Another approach is by creating partition. Teradata partition reduces the overhead of scanning the complete table thus improving performance. Choose the partition table when is accessed by date ranges or character columns. Make sure that number of partitions is less.
Compression reduces the storage capacity and the number of I/Os required for an operation. Wherever possible, do the compression.
If there is a join column in a table and has more null values then replace the null values with some random number using random function and then multiply with -1 then those records can be easily distinguished from other records. Better to give random range like 1 to 10000 so it will not impact distribution if there is an upgrade in near future.

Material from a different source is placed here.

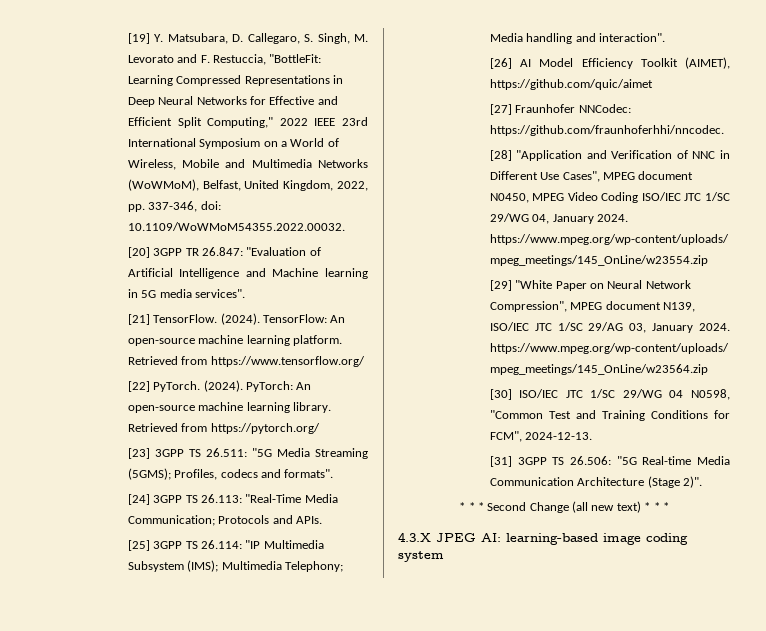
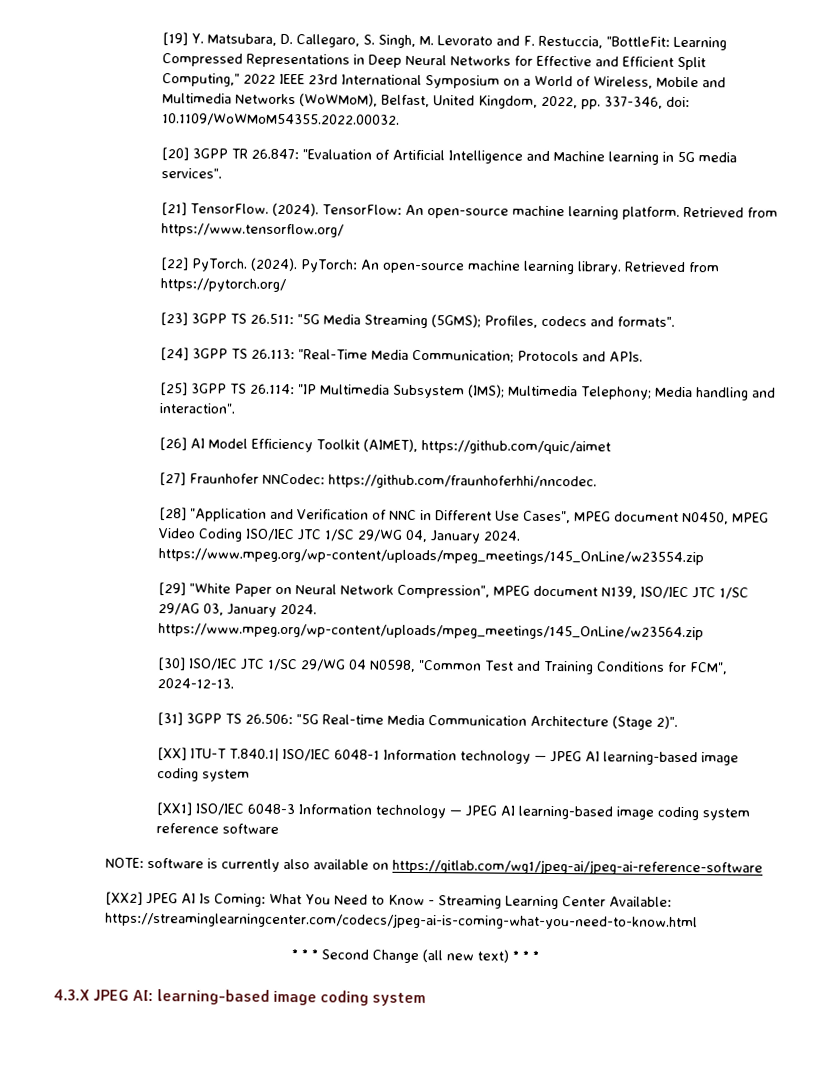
(703, 482) none -> [156,747,739,766] [156,768,250,782] [155,802,750,821] [155,823,279,834] [104,857,763,876] [104,891,672,910] [104,911,698,931] // [XX] ITU-T T.840.1| ISO/IEC 6048-1 Information technology — JPEG AI learning-based image coding system // [XX1] ISO/IEC 6048-3 Information technology — JPEG AI learning-based image coding system reference software // NOTE: software is currently also available on https://gitlab.com/wg1/jpeg-ai/jpeg-ai-reference-software // [XX2] JPEG AI Is Coming: What You Need to Know - Streaming Learning Center Available: https://streaminglearningcenter.com/codecs/jpeg-ai-is-coming-what-you-need-to-know.html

Business users dont want to see negative or unknown members in the reports so replace negative values with null in an application layer.
Try to define all join columns with not null at table level even though source is providing null values. ETL logic should populate it with some random values if they are null so there will be no data skew issues or spool out error in applications.
Wherever possible try to avoid outer joins. We can avoid outer joins by inserting some unknown (dummy) records into the dimension (master) table. Same range values will be inserted into the FACT (Transaction) table wherever there is a null in corresponding column.
Note down that there is a difference between create table (copy) and create table (select). Create table (copy) retains all definitions and indexes where as create table (select) not.